Japan’s Hayabusa2 spacecraft plans to strike the asteroid creating a crater and dislodging rocks for analysis
Japan’s Hayabusa2 spacecraft has arrived at its target asteroid, Ryugu, after a journey of nearly 2bn miles (3.2bn km), which has taken three and a half years to accomplish. The spacecraft is now tracking the 900-metre-wide asteroid, from about 12 miles above its surface. Following analysis while in orbit, Hayabusa will begin a series of touchdowns on Ryugu this autumn.
During these manoeuvres the spacecraft will collect surface samples. It will also release a German-French rover, the MASCOT, which will hop across the asteroid.
Next year, Hayabusa will release a 4.4lb (2kg) projectile to strike the asteroid at just over a mile a second, forming a crater. The spacecraft will shelter from the impact on the opposite side of the asteroid, the event being recorded via a remote camera.

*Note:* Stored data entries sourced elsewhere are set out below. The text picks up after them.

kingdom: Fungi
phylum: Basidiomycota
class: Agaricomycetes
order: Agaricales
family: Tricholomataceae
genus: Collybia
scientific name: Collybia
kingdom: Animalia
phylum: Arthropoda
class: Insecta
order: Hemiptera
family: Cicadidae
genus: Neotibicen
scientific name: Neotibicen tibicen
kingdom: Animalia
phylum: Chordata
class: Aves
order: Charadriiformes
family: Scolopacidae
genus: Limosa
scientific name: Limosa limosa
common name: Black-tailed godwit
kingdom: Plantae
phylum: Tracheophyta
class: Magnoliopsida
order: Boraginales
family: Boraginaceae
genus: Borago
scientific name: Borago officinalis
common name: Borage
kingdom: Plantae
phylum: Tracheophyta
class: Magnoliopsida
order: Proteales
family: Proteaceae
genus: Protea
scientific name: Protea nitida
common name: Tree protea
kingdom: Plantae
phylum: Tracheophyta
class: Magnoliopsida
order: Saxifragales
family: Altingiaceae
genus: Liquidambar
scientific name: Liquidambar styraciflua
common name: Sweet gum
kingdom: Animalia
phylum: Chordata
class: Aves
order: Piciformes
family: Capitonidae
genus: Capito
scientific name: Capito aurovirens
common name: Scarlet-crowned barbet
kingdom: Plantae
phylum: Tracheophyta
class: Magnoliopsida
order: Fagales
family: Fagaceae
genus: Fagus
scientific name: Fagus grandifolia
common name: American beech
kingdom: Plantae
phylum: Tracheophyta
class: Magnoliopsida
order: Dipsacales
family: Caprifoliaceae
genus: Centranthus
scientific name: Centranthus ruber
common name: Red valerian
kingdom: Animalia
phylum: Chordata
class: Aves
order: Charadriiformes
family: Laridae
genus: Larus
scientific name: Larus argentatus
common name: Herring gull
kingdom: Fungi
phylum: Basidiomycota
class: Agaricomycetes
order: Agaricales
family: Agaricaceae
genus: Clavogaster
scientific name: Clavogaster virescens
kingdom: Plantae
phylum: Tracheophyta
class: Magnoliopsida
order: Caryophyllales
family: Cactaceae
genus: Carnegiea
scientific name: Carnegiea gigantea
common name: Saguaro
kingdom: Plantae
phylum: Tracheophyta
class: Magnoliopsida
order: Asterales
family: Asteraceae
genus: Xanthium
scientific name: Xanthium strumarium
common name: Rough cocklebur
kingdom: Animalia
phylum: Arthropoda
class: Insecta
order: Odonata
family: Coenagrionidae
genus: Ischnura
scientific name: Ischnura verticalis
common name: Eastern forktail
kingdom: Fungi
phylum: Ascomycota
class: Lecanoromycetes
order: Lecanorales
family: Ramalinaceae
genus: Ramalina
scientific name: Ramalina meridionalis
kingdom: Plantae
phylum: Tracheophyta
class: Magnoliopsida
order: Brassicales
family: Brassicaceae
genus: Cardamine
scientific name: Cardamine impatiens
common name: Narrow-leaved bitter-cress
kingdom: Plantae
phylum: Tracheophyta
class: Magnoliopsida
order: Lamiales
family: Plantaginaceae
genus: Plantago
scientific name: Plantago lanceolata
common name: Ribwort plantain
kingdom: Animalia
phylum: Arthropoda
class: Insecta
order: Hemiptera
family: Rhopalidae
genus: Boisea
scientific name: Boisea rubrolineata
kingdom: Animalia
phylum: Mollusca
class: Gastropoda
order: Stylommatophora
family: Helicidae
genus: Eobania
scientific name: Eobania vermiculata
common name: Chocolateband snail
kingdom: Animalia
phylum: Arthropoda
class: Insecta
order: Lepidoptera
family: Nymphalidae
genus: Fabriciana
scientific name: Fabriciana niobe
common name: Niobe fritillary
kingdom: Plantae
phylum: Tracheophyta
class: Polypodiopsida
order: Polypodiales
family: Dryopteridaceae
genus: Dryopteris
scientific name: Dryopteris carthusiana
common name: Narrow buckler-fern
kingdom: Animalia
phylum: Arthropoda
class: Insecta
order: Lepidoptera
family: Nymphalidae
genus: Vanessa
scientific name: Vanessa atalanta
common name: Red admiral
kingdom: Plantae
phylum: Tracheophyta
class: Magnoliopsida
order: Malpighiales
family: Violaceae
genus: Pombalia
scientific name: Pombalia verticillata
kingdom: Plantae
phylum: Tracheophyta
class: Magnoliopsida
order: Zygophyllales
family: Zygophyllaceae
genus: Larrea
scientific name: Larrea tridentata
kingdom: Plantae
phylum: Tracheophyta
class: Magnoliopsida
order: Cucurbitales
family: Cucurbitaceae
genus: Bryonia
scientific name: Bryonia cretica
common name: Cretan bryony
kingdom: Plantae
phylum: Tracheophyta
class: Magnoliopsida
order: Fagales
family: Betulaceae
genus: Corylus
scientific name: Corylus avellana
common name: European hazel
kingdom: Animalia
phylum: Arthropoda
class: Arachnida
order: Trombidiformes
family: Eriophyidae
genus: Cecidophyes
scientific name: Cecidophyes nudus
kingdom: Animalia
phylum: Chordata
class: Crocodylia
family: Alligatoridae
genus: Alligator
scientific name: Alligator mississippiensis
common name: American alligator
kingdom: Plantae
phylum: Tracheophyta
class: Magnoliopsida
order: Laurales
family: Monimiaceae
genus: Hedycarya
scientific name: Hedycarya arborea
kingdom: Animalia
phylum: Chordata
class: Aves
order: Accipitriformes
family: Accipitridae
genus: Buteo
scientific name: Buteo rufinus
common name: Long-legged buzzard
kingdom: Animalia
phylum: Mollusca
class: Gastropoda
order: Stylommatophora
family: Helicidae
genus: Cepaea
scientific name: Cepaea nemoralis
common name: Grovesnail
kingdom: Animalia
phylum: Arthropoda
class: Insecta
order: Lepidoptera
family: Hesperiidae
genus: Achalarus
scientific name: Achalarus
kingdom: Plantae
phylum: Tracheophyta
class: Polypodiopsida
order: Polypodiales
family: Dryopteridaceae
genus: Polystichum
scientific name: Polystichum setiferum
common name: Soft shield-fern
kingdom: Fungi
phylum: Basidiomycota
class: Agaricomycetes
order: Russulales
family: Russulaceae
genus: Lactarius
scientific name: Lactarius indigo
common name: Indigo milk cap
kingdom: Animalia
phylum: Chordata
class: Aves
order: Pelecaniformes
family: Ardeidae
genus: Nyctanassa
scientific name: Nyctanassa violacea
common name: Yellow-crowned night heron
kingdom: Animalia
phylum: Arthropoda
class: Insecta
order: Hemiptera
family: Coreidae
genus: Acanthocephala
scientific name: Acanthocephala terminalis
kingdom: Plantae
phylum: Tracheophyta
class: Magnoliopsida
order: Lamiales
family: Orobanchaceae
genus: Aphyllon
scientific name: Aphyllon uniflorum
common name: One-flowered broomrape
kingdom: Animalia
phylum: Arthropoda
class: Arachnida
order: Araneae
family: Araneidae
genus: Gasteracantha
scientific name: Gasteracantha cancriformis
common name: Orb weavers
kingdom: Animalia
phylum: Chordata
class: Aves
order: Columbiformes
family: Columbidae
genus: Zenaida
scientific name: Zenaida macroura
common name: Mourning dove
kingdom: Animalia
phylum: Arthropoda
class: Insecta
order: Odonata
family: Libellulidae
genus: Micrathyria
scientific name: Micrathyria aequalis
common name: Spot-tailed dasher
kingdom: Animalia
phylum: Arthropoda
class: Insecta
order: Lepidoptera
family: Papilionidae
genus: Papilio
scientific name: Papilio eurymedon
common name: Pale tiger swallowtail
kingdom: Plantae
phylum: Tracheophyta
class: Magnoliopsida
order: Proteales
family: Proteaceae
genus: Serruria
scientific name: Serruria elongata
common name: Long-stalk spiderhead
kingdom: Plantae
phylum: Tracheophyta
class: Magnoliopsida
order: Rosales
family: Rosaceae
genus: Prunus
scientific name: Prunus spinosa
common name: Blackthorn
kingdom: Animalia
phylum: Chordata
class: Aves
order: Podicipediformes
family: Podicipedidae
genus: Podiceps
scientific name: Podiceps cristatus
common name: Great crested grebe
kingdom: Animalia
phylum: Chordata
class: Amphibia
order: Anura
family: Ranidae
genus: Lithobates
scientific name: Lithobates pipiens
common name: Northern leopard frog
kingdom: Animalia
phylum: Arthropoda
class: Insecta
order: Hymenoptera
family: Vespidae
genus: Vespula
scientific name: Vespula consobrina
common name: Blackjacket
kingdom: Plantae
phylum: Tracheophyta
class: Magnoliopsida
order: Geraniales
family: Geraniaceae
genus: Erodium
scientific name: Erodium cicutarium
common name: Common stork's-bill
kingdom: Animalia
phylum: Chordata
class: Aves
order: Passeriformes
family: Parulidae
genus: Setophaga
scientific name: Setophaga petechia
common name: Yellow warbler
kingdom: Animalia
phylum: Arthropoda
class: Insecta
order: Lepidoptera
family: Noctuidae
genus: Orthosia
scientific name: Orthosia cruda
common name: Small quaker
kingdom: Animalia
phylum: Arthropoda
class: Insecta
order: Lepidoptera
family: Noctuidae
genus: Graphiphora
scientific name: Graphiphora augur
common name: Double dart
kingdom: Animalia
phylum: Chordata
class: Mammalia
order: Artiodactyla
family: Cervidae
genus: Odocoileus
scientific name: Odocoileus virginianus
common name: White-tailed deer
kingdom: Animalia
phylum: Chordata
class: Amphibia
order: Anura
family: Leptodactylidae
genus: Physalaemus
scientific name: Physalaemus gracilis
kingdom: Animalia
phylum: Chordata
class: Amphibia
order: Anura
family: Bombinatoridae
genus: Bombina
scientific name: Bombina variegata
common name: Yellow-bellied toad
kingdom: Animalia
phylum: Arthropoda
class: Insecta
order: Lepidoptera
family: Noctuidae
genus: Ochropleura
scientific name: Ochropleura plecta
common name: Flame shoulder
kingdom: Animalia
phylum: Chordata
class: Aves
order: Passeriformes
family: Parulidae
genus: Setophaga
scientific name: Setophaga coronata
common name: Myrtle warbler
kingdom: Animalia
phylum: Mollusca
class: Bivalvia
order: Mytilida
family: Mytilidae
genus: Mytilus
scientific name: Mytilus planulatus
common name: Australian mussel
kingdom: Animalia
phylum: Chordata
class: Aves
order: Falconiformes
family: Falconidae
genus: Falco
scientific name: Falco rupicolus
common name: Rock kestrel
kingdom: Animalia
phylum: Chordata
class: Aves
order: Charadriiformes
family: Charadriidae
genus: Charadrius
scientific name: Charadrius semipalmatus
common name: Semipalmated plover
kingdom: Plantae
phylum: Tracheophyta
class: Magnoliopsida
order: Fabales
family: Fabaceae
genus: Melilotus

The images will let scientists witness crater formation firsthand, then allow the spacecraft to collect rock samples from the exposed material.
Built by the Japan Aerospace Exploration Agency (known as JAXA), Hayabusa2 was launched atop a Japanese H-2A rocket on 3 December 2014. It is the follow-up to the partially successful Hayabusa mission, which, in 2010, carried dust fragments from the asteroid Itokawa to Earth.